Linux NUMA physical memory layout

Just looked through the pseudo files in the procfs.

/proc/zoneinfo has some interesting information.

There are two zones in my current system: DMA, normal. We also have 2 nodes, and thus the file is shown as:

  • Node0 DMA
  • Node0 DMA32
  • Node0 normal
  • Node1 normal

Each section has how many free pages, present pages there are. At the end of the section there is the start_pfn that shows us the physical address of the beginning of the zone.

Thus we can approximate the physical address space of our system by using the start_pfn * PAGE_SIZE and also using the number of present pages.

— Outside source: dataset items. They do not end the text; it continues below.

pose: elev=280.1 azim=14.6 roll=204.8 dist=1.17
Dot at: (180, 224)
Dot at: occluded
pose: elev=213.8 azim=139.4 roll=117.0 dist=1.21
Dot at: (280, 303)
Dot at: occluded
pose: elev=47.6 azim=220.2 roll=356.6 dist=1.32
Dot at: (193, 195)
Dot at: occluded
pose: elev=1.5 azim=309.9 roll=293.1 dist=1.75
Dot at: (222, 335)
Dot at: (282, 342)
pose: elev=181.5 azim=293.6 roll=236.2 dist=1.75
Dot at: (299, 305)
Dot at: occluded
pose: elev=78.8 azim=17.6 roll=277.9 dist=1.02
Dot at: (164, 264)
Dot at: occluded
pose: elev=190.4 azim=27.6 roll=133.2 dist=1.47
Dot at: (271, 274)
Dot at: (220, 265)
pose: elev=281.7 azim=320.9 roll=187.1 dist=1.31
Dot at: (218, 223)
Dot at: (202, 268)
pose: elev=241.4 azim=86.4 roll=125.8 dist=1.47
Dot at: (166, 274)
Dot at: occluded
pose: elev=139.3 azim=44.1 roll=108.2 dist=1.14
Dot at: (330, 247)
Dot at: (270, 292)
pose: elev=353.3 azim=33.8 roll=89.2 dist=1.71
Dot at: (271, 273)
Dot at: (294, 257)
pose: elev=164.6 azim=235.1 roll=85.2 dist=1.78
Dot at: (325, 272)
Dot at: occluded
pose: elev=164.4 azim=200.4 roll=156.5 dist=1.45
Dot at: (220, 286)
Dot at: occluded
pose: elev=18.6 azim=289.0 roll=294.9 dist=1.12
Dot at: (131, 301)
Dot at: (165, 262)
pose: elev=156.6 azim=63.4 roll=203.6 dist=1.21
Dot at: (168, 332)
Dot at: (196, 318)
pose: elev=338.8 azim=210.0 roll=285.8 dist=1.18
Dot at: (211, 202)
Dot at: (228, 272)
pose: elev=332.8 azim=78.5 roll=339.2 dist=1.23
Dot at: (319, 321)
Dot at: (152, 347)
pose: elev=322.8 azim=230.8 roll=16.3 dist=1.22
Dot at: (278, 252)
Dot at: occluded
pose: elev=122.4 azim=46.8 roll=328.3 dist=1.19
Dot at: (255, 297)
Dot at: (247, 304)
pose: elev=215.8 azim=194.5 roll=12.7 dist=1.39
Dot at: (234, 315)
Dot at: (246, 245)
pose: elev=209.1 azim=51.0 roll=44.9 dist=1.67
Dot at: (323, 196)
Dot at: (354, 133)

NUMA Linux Memory Allocation

Scope of Memory Policies

System Default Policy

Hard coded into the kernel. On system boot it uses interleaved. After bootup it uses local allocation.

Task/Process Policy

Per task policy. Task policies are inherited to child processes. Thus applications like numactl uses this property to propogate the task policy to the child process.

In multi-threaded situation where other threads exist only the thread that calls the MEMORY_POLICY_APIS will set its memory policy. All other exisitng threads will retain the prior policy.

The policy only affects memory allocation after the time the policy is set. All allocations before the change are not affected.

VMA Policy

Only applies to anonymous pages. File mapped VMAs will ignore the VMA policy if it is set to MAP_SHARED. If it is MAP_PRIVATE VMA policy will only be enforced on a write to the mapping (CoW).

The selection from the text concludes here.